All in all you can see why most makers have dropped the idea of hot feed from modern low water usage machines.
And in any case, how much are we talking about? How many kWh does it take to heat the small amount of water in a WM? We are talking fractions of pence, probably.
Gerfreiter Krueger = stupid ...
If you think that's stupid then why do you buy energy efficient machines?
What constitutes "low usage"? I got a new fancy AEG washer-dryer last summer & was surprised to see in the manual that the washing programmes use 52 to 65 litres of water (I don't know how much of that is in the presumably cold rinses). How much did old, less efficient machines use?!?
Economy 7 electricity is usually about half the daytime price.

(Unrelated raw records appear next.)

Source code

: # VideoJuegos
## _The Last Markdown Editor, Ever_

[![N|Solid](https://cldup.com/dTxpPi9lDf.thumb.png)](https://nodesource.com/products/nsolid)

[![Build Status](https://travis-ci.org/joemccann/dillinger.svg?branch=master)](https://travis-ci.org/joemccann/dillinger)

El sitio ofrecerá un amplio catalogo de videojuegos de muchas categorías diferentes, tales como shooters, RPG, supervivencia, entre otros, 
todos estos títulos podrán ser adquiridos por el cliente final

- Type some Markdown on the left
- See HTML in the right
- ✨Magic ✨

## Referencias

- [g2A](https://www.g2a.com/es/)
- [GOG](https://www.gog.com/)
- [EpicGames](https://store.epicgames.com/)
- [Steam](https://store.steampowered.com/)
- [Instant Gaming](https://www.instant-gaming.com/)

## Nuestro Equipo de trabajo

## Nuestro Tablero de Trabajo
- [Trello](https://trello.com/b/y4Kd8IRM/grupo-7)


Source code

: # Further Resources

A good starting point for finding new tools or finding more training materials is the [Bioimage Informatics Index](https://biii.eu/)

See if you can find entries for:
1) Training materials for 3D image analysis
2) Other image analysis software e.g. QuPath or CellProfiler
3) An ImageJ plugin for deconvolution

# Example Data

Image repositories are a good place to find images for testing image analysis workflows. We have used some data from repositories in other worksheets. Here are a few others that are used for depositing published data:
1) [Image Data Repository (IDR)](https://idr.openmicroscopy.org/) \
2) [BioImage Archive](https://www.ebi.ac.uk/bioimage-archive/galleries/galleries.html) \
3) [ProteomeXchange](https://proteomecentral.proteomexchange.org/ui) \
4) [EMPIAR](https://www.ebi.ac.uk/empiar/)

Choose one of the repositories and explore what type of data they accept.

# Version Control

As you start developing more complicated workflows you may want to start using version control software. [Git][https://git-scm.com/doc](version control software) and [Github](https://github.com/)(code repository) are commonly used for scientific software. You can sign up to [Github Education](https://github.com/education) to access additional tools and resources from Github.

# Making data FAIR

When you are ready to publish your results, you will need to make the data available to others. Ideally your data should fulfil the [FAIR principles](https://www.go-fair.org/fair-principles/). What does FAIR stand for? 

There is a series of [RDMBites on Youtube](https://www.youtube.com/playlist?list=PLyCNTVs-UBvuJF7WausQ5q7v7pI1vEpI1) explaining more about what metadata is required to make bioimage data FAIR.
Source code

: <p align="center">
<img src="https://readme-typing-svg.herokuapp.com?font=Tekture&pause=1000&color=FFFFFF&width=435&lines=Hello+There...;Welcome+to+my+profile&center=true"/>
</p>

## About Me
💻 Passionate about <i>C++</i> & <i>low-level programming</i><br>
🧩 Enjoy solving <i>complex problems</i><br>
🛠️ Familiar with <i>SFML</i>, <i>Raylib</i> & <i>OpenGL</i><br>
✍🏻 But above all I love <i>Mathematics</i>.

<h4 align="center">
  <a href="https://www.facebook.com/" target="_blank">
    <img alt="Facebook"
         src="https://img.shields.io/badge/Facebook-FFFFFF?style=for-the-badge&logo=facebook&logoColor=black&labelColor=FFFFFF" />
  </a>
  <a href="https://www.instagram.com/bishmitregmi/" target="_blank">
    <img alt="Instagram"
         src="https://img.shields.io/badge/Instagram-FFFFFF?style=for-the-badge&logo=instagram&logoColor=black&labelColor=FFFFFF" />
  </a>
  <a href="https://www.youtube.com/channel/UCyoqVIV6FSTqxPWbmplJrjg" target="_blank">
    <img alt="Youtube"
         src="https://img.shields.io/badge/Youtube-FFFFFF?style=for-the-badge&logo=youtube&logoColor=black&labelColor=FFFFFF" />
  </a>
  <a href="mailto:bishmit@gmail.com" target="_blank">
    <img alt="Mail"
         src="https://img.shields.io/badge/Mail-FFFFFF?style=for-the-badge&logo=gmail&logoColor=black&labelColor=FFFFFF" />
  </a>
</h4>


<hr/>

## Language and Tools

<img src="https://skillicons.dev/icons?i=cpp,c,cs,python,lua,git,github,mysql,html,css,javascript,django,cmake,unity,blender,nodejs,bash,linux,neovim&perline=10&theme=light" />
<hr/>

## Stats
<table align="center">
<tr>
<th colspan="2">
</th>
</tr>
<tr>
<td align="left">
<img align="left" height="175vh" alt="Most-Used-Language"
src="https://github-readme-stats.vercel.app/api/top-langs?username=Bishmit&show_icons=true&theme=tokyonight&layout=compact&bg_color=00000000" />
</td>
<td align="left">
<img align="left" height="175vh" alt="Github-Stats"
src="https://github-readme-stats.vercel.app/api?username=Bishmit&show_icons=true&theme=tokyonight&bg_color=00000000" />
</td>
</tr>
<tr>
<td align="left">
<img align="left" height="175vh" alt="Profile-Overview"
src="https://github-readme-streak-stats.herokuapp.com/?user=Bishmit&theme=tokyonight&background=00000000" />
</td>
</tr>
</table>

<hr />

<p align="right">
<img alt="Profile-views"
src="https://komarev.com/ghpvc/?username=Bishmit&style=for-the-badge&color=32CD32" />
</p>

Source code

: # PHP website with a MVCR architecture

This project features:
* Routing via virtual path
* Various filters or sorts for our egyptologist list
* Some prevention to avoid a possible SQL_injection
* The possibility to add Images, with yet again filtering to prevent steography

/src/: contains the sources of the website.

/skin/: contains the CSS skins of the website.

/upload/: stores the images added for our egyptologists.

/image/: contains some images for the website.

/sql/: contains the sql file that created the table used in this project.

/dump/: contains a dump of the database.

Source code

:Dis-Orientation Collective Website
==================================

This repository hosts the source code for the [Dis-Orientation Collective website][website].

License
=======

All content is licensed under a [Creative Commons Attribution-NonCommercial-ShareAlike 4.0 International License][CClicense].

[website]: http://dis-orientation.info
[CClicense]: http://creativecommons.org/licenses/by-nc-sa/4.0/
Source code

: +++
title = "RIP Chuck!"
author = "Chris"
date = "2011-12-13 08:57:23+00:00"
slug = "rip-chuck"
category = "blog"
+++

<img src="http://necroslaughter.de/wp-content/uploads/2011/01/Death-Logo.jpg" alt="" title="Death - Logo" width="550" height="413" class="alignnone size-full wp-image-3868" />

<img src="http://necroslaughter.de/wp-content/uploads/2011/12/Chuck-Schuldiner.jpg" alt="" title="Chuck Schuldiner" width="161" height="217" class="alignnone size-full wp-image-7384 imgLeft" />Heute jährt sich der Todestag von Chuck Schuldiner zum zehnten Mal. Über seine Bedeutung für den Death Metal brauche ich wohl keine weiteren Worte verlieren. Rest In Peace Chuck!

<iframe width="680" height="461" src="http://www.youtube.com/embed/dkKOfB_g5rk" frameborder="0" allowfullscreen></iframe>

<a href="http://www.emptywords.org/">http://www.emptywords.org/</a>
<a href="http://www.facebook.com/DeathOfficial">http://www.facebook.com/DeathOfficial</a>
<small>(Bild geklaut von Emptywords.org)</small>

It varies quite a bit with the wash temperature. I used a plug-through energy meter to record some data for mine, & got these averages:
cottons 30 = 0.67 kWh cottons 40 = 0.80 cottons 60 = 1.42
I didn't know that still existed. I've got Eco 20/20 from EDF which is the best I've seen. It's a few pence cheaper in evenings and weekends. I assumed they'd got round the problem of uneven power requirements nowadays.
Don't think so . It's to enable you to compare the energy efficiency with other machines and by implication the relative cost of running them.
Which is incorrect if one is H/C fill.
The energy companies don't seem to promote E7 much these days, but I think that the last time I checked all the main ones offered it.
I probably thought it was a waste of money. Storage heaters are the most uncontrollable pieces of shit I've ever sen, and it's not worth it for other electric uses.